Joseph Mollicone's one-act opera, "The Face on the Barroom Floor," was designed to be performed in a barroom, the Teller House in Central City, Colo., where it is revived every year. It manages to preserve the saloon atmosphere in its first Washington production, even though it is being staged in a Presbyterian church by Opera Southwest.

A tall, mustachioed bartender with just the right kind of rich baritone voice (Barry Hahn) presides genially, telling a chilling story of violent death, pouring drinks and pulling a gun from under the bar at the crucial moments. The tables are festooned with semi-derelict drinkers, sitting silently in Levis and checkered shirts, equally believable parts of a scene today, or a century ago when a barmaid was accidentally killed while two men were struggling over a gun.

After the bartender has told the story to two tourists, a modern parallel to the 19th-century tragedy is reenacted, and soprano Denise Freeland is killed twice, in two roles, within half an hour. It does seem a bit severe, even for a singer who has unclear diction and an edgy sound in her upper register, perhaps intensified by the acoustics of the Westminster United Presbyterian Church.

In the third singing role of this mini-opera, tenor Ray Hornblower has fine tone and an excellent sense of word values; a final evaluation of his acting ability must await his appearance in something with a more substantial plot. The "orchestra" is a flute and cello, plus a piano played in fine honky-tonk style by composer Mollicone.

Interactions of past and present, illusion and reality, and the strange workings of fate also are the subject of the second opera of this Mollicone double feature: "Emperor Norton," musically and dramatically a much more substantial work than "Barroom." It is set in modern San Francisco, where a playwright, mezzo-soprano Joan Morton, is preparing a script on Emperor Norton, an eccentric street person who shocked and amused the city in the 1850s.

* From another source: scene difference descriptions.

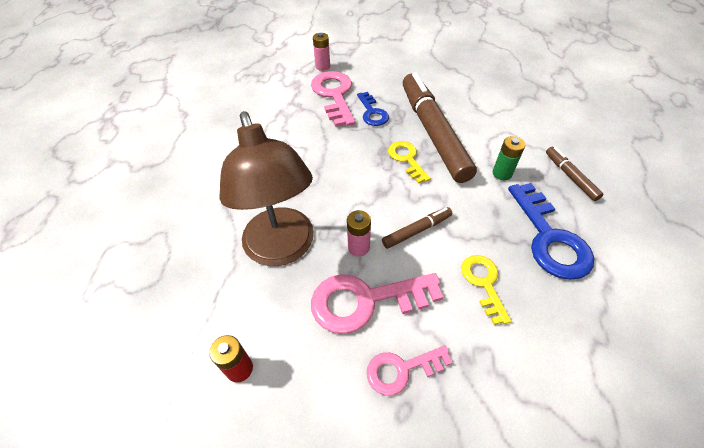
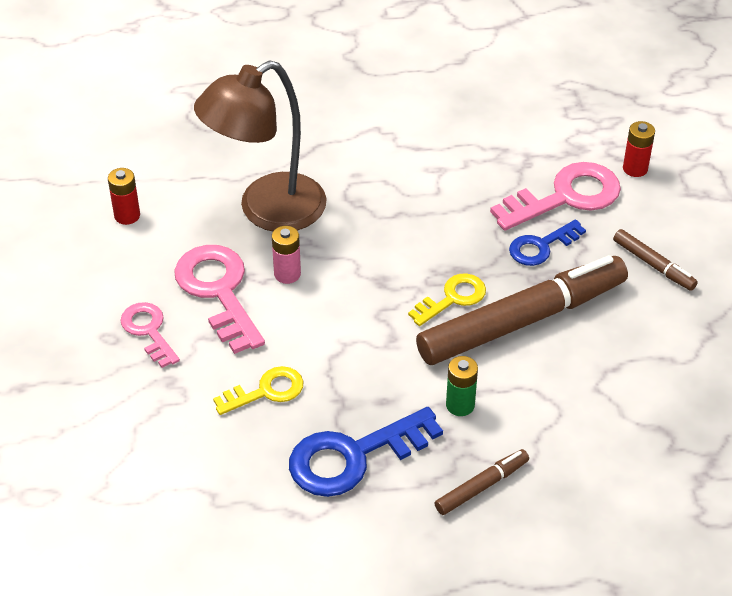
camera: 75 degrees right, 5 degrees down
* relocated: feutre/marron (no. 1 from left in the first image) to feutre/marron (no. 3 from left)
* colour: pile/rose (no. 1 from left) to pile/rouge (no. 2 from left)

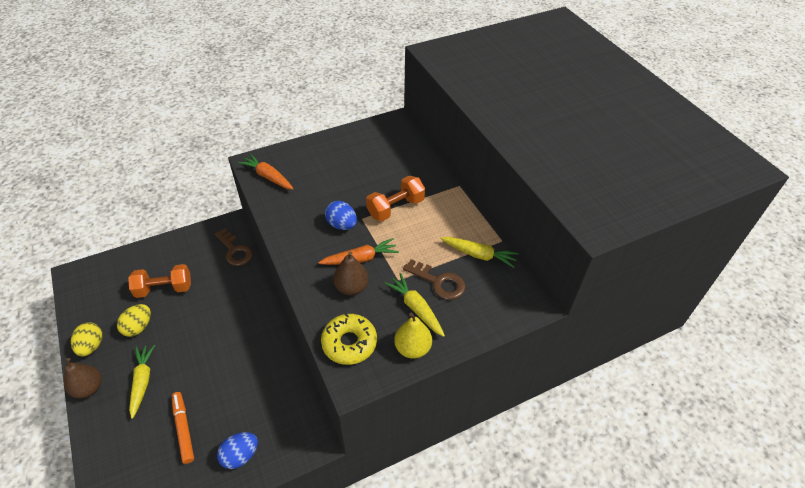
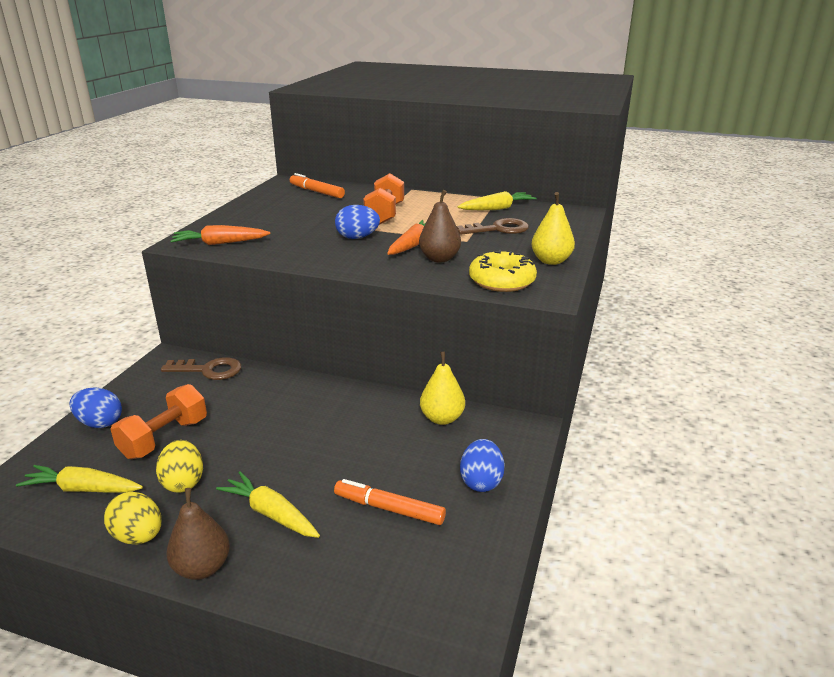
camera: 45 degrees left, 20 degrees down
* relocated: carotte/jaune (no. 2 from left in the first image) to carotte/jaune (no. 1 from left)
* appeared: œuf/bleu (no. 1 from left)
* appeared: feutre/orange (no. 1 from left)
* appeared: poire/jaune (no. 1 from left)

Helping her with the project are a young actor and actress (tenor Paul McIlvaine and soprano Debora Madsen), whose reading of her script is interrupted by a mysterious, outlandishly dressed intruder (baritone Lewis Freeman, who evidently is the ghost of Norton). He insists they have the story wrong, restages key scenes from Norton's viewpoint and eloquently conveys the idea that eccentrics are people like the rest of us.

"Norton" is more recent than "Barroom" and seems to show substantial growth in Mollicone's mastery of the difficult form of one-act opera. Its emotions, ranging from near-slapstick comedy to pathos, are good raw material for his eclectic, easily accessible style, and he gets outstanding performances from Morton and Freeman and adequate work from McIlvaine and Madsen, who show both potential and a need for more seasoning.

Such seasoning, as well as this kind of imaginative programming, is one reason for the existence of small companies like Opera Southwest. The production, which will be repeated tonight and tomorrow night, lacks the polish of large companies with high-priced tickets, but it fills a vital role in our operatic ecology.